According to data gathered by NRDC, 41% of residential and commercial buildings are emitting carbon emissions due to onsite fossil fuel burning from space/water heating and cooking so there is more that can be done to decarbonize our buildings to meet the ambitious emissions reductions targets outlined in ARB’s 2017 California Scoping Plan.
One strategy to decarbonize our buildings is to update our old appliances with newer more efficient electric options such as heat pump water heaters and induction cooktops. But space/water heating and cooking have been dominated by natural gas in California for many years and those habits can be hard to break.
Efficient electric appliances improve our comfort, save energy, and reduce carbon emissions but we need to bring awareness to our communities.
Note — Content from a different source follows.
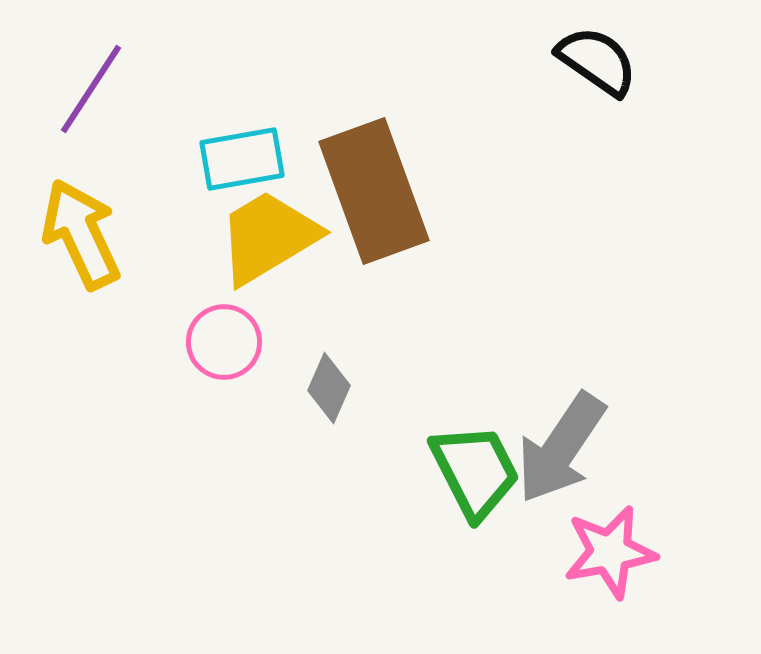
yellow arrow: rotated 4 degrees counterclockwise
Cities like Berkeley set up a webpage for residents and installers highlighting the economic and environmental benefits, providing resources for installation and permitting, and links to utility rebates.
On the state policy side of things local jurisdictions can support advocacy efforts already underway to increase broader electrification of buildings in California. NRDC, the Sierra Club, and the California Energy Efficiency Industry Council have led a challenge to the CPUC’s Three Pronged Fuel Substitution Test. The current form of that test limits a consumer’s ability to switch from natural gas to electric appliances through utility funded state programs. Technologies such as heat pump water heaters are dropping in cost but creating additional incentives to replace old natural gas appliances will make it easier for consumers to make the switch.
Lastly, local jurisdictions can take a more direct approach to increase electrification of buildings through local energy codes. LocalEnergyCodes.com (see Low-Rise Residential New Construction: All-Electric Design) provides free resources such as model language and cost-effectiveness studies necessary to implement all-electric codes in their communities.
The momentum for decarbonization by local jurisdictions seems to be growing stronger by the day. Recently, the City of Los Angeles passed a resolution to develop strategies for fuel substitution and set targets for electrification that their climate goals. This is a huge step forward for such a large city but large or small it is clear that local jurisdictions will once again lead the way to more sustainable and healthy communities for all.